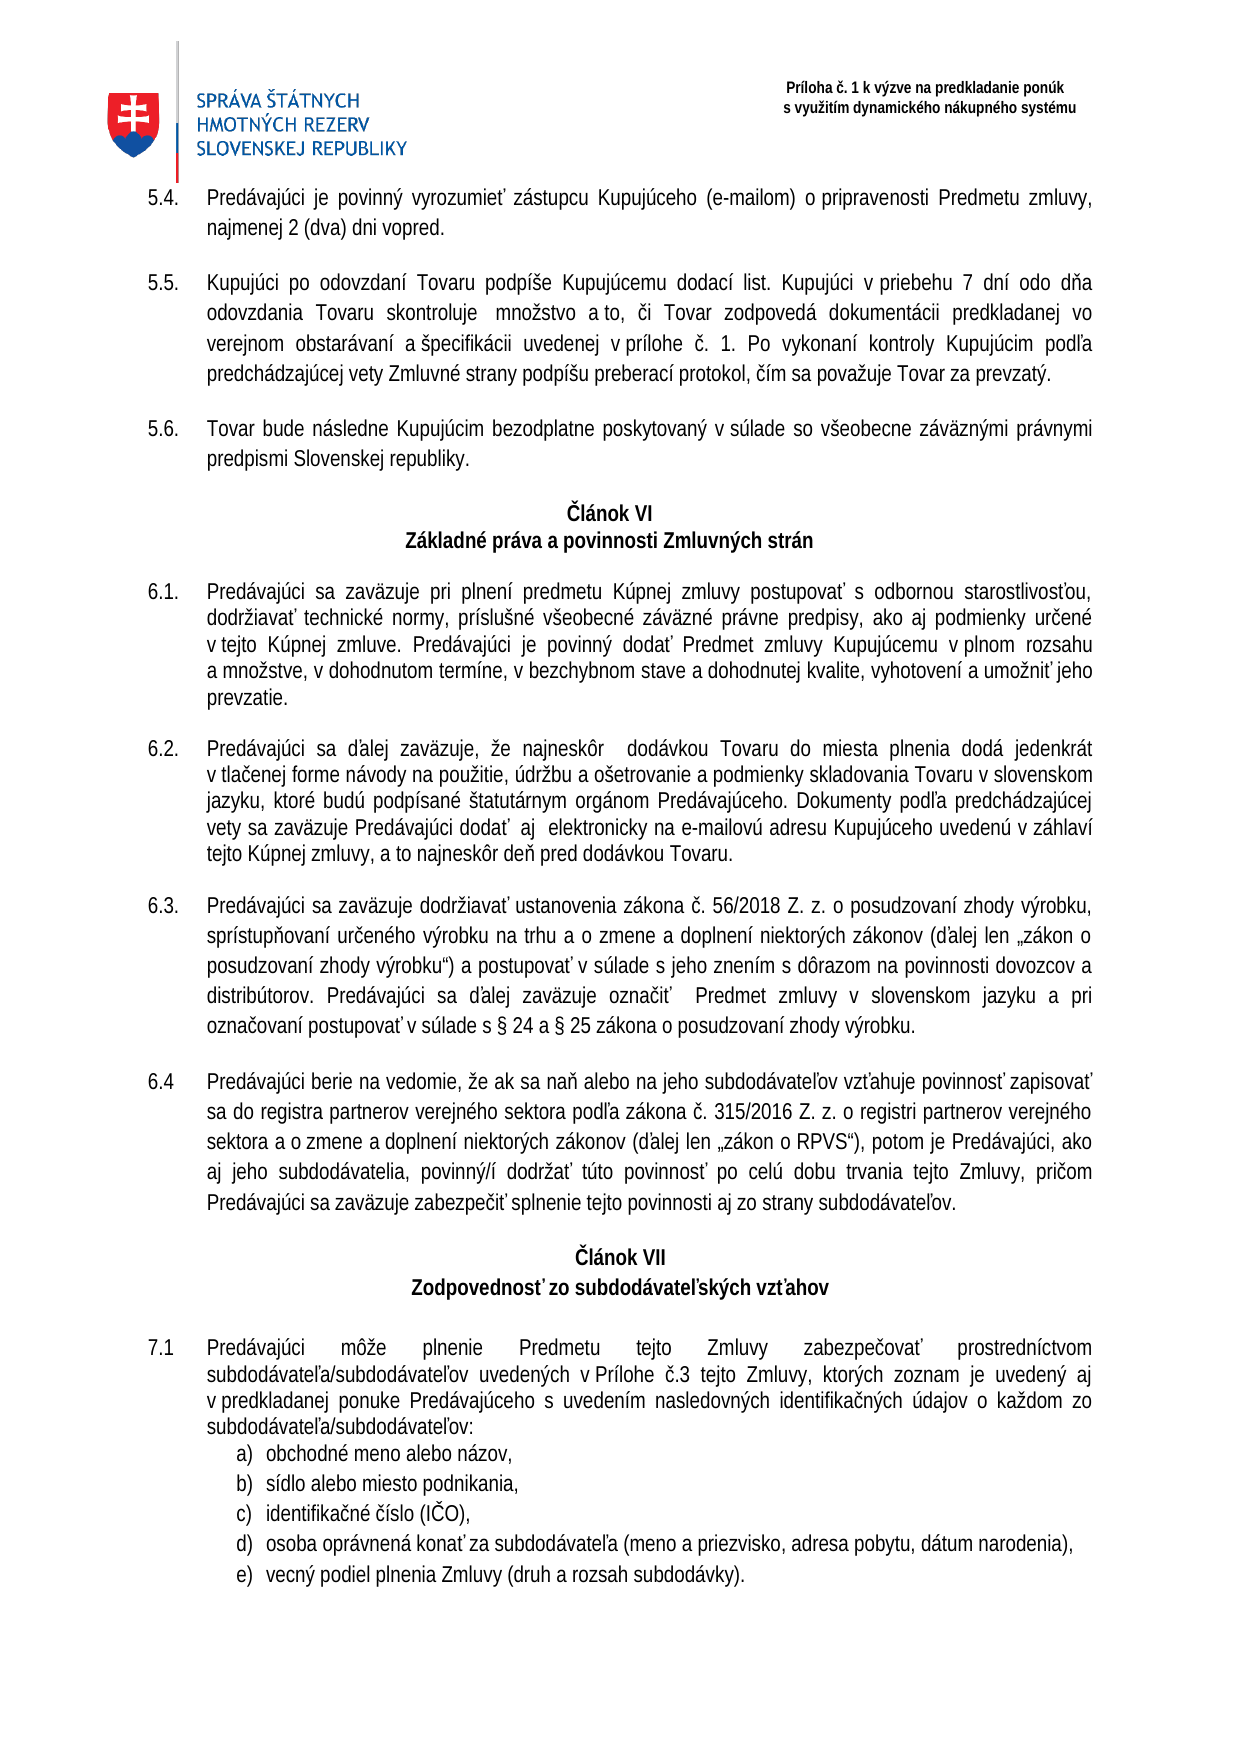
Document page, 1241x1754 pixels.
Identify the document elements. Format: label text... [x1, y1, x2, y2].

text c) identifikačné číslo (IČO), [236, 1500, 1093, 1526]
text Základné práva a povinnosti Zmluvných strán [126, 527, 1093, 553]
list Tovar bude následne Kupujúcim bezodplatne poskytovaný v súlade so všeobecne záväznými právnymi predpismi Slovenskej republiky. [148, 415, 1093, 471]
text a) obchodné meno alebo názov, [236, 1440, 1093, 1466]
text Článok VII [148, 1244, 1093, 1270]
list Predávajúci sa zaväzuje pri plnení predmetu Kúpnej zmluvy postupovať s odbornou starostlivosťou, dodržiavať technické normy, príslušné všeobecné záväzné právne predpisy, ako aj podmienky určené v tejto Kúpnej zmluve. Predávajúci je povinný dodať Predmet zmluvy Kupujúcemu v plnom rozsahu a množstve, v dohodnutom termíne, v bezchybnom stave a dohodnutej kvalite, vyhotovení a umožniť jeho prevzatie. [148, 578, 1093, 710]
text Zodpovednosť zo subdodávateľských vzťahov [148, 1274, 1093, 1300]
text 6.4 Predávajúci berie na vedomie, že ak sa naň alebo na jeho subdodávateľov vzťahuje povinnosť zapisovať sa do registra partnerov verejného sektora podľa zákona č. 315/2016 Z. z. o registri partnerov verejného sektora a o zmene a doplnení niektorých zákonov (ďalej len „zákon o RPVS“), potom je Predávajúci, ako aj jeho subdodávatelia, povinný/í dodržať túto povinnosť po celú dobu trvania tejto Zmluvy, pričom Predávajúci sa zaväzuje zabezpečiť splnenie tejto povinnosti aj zo strany subdodávateľov. [148, 1068, 1093, 1215]
text d) osoba oprávnená konať za subdodávateľa (meno a priezvisko, adresa pobytu, dátum narodenia), [236, 1530, 1093, 1557]
list Kupujúci po odovzdaní Tovaru podpíše Kupujúcemu dodací list. Kupujúci v priebehu 7 dní odo dňa odovzdania Tovaru skontroluje množstvo a to, či Tovar zodpovedá dokumentácii predkladanej vo verejnom obstarávaní a špecifikácii uvedenej v prílohe č. 1. Po vykonaní kontroly Kupujúcim podľa predchádzajúcej vety Zmluvné strany podpíšu preberací protokol, čím sa považuje Tovar za prevzatý. [148, 269, 1093, 386]
list Predávajúci sa zaväzuje dodržiavať ustanovenia zákona č. 56/2018 Z. z. o posudzovaní zhody výrobku, sprístupňovaní určeného výrobku na trhu a o zmene a doplnení niektorých zákonov (ďalej len „zákon o posudzovaní zhody výrobku“) a postupovať v súlade s jeho znením s dôrazom na povinnosti dovozcov a distribútorov. Predávajúci sa ďalej zaväzuje označiť Predmet zmluvy v slovenskom jazyku a pri označovaní postupovať v súlade s § 24 a § 25 zákona o posudzovaní zhody výrobku. [148, 892, 1093, 1039]
list Predávajúci môže plnenie Predmetu tejto Zmluvy zabezpečovať prostredníctvom subdodávateľa/subdodávateľov uvedených v Prílohe č.3 tejto Zmluvy, ktorých zoznam je uvedený aj v predkladanej ponuke Predávajúceho s uvedením nasledovných identifikačných údajov o každom zo subdodávateľa/subdodávateľov: [148, 1334, 1093, 1440]
list Predávajúci je povinný vyrozumieť zástupcu Kupujúceho (e-mailom) o pripravenosti Predmetu zmluvy, najmenej 2 (dva) dni vopred. [148, 184, 1093, 240]
text e) vecný podiel plnenia Zmluvy (druh a rozsah subdodávky). [236, 1561, 1093, 1587]
picture [56, 41, 461, 207]
text b) sídlo alebo miesto podnikania, [236, 1470, 1093, 1496]
list Predávajúci sa ďalej zaväzuje, že najneskôr dodávkou Tovaru do miesta plnenia dodá jedenkrát v tlačenej forme návody na použitie, údržbu a ošetrovanie a podmienky skladovania Tovaru v slovenskom jazyku, ktoré budú podpísané štatutárnym orgánom Predávajúceho. Dokumenty podľa predchádzajúcej vety sa zaväzuje Predávajúci dodať aj elektronicky na e-mailovú adresu Kupujúceho uvedenú v záhlaví tejto Kúpnej zmluvy, a to najneskôr deň pred dodávkou Tovaru. [148, 735, 1093, 867]
text Článok VI [126, 500, 1093, 527]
········
● PROBLEM DETAILS:
Among the lines above, find those carrying the word "plnenia" and copy them out.

● RESULT OF THIS EXERCISE:
text e) vecný podiel plnenia Zmluvy (druh a rozsah subdodávky). [236, 1561, 1093, 1587]
list Predávajúci sa ďalej zaväzuje, že najneskôr dodávkou Tovaru do miesta plnenia dodá jedenkrát v tlačenej forme návody na použitie, údržbu a ošetrovanie a podmienky skladovania Tovaru v slovenskom jazyku, ktoré budú podpísané štatutárnym orgánom Predávajúceho. Dokumenty podľa predchádzajúcej vety sa zaväzuje Predávajúci dodať aj elektronicky na e-mailovú adresu Kupujúceho uvedenú v záhlaví tejto Kúpnej zmluvy, a to najneskôr deň pred dodávkou Tovaru. [148, 735, 1093, 867]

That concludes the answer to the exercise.